**TASK PROMPT:** From the records below, extract only the lines running from the line with "AI可以自动生成样板代码、处" to the line with "ਸਰਕਾਰੀ ਨੌਕਰੀ, ਕੈਬਨਿਟ ਮੀਟਿੰਗ ‘ਚ ਲਿਆ ਫੈਸਲਾ", both lines included, reproducing them exactly.

**RECORDS SHOWN:**
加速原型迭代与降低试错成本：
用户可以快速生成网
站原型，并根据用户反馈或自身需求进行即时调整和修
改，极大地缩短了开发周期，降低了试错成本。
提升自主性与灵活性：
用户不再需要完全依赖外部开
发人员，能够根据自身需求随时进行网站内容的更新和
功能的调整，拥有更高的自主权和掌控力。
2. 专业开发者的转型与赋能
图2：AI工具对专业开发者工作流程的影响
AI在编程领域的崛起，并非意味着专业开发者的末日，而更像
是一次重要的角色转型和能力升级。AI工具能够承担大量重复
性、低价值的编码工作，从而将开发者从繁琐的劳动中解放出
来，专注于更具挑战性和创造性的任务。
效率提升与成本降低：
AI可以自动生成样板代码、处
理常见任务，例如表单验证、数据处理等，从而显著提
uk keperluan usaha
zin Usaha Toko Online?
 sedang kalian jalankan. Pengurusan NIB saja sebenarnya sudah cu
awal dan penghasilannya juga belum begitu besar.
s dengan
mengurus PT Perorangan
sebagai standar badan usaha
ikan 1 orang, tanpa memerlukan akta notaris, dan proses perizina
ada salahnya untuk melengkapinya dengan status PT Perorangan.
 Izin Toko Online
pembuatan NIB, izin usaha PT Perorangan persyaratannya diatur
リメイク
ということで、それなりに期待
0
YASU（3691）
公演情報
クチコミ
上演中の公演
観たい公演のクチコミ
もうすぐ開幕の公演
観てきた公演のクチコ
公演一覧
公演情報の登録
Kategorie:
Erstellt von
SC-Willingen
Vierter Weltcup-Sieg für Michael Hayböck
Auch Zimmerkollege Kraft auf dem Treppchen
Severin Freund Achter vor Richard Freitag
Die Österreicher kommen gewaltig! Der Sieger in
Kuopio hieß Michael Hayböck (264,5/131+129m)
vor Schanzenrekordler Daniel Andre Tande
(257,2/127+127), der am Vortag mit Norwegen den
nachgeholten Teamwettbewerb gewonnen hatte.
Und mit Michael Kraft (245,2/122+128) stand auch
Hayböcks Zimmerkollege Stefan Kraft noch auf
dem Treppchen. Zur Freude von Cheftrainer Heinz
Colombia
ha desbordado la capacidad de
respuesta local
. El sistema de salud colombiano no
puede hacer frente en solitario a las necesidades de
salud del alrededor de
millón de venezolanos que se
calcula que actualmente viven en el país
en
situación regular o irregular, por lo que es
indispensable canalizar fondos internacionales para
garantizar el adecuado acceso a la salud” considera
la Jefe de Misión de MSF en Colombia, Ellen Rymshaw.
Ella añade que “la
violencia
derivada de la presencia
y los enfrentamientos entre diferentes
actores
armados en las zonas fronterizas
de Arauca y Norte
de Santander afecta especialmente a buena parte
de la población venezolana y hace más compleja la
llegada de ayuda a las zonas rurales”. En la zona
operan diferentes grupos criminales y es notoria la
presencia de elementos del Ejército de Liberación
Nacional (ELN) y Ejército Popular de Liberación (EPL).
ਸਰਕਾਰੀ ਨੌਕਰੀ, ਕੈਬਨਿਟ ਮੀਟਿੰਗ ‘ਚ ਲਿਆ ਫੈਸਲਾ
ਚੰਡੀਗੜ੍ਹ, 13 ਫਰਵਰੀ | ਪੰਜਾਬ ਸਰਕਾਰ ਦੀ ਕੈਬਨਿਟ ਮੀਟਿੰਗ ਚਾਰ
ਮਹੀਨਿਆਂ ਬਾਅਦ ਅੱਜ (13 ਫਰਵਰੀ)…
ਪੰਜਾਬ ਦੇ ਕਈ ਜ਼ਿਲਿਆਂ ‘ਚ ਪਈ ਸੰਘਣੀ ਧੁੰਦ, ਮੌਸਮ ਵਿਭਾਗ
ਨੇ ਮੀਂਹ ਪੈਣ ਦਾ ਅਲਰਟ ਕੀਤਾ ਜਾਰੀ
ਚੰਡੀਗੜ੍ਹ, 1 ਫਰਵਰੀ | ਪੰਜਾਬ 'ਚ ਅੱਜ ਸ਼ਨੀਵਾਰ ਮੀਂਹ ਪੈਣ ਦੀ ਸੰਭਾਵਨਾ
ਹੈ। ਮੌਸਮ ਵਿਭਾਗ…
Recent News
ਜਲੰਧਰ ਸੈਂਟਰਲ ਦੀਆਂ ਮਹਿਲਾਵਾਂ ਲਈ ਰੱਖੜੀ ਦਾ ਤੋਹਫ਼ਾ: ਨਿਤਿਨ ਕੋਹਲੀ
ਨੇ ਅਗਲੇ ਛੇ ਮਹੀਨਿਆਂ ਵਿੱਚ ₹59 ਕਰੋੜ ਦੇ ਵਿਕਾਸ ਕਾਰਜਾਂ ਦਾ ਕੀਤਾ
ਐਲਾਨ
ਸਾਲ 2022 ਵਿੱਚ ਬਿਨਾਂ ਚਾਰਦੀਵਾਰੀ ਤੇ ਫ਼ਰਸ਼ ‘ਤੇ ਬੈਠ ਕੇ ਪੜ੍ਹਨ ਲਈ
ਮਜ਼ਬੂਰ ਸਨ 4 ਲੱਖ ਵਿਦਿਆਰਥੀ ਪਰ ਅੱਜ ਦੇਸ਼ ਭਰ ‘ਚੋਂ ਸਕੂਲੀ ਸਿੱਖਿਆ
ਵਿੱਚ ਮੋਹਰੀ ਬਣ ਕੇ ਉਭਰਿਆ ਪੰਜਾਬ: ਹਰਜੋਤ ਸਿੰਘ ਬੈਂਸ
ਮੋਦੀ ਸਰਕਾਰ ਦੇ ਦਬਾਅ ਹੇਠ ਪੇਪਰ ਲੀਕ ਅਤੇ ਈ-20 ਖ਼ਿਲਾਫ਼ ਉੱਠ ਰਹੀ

**TASK RESULT:**
AI可以自动生成样板代码、处
理常见任务，例如表单验证、数据处理等，从而显著提
uk keperluan usaha
zin Usaha Toko Online?
 sedang kalian jalankan. Pengurusan NIB saja sebenarnya sudah cu
awal dan penghasilannya juga belum begitu besar.
s dengan
mengurus PT Perorangan
sebagai standar badan usaha
ikan 1 orang, tanpa memerlukan akta notaris, dan proses perizina
ada salahnya untuk melengkapinya dengan status PT Perorangan.
 Izin Toko Online
pembuatan NIB, izin usaha PT Perorangan persyaratannya diatur
リメイク
ということで、それなりに期待
0
YASU（3691）
公演情報
クチコミ
上演中の公演
観たい公演のクチコミ
もうすぐ開幕の公演
観てきた公演のクチコ
公演一覧
公演情報の登録
Kategorie:
Erstellt von
SC-Willingen
Vierter Weltcup-Sieg für Michael Hayböck
Auch Zimmerkollege Kraft auf dem Treppchen
Severin Freund Achter vor Richard Freitag
Die Österreicher kommen gewaltig! Der Sieger in
Kuopio hieß Michael Hayböck (264,5/131+129m)
vor Schanzenrekordler Daniel Andre Tande
(257,2/127+127), der am Vortag mit Norwegen den
nachgeholten Teamwettbewerb gewonnen hatte.
Und mit Michael Kraft (245,2/122+128) stand auch
Hayböcks Zimmerkollege Stefan Kraft noch auf
dem Treppchen. Zur Freude von Cheftrainer Heinz
Colombia
ha desbordado la capacidad de
respuesta local
. El sistema de salud colombiano no
puede hacer frente en solitario a las necesidades de
salud del alrededor de
millón de venezolanos que se
calcula que actualmente viven en el país
en
situación regular o irregular, por lo que es
indispensable canalizar fondos internacionales para
garantizar el adecuado acceso a la salud” considera
la Jefe de Misión de MSF en Colombia, Ellen Rymshaw.
Ella añade que “la
violencia
derivada de la presencia
y los enfrentamientos entre diferentes
actores
armados en las zonas fronterizas
de Arauca y Norte
de Santander afecta especialmente a buena parte
de la población venezolana y hace más compleja la
llegada de ayuda a las zonas rurales”. En la zona
operan diferentes grupos criminales y es notoria la
presencia de elementos del Ejército de Liberación
Nacional (ELN) y Ejército Popular de Liberación (EPL).
ਸਰਕਾਰੀ ਨੌਕਰੀ, ਕੈਬਨਿਟ ਮੀਟਿੰਗ ‘ਚ ਲਿਆ ਫੈਸਲਾ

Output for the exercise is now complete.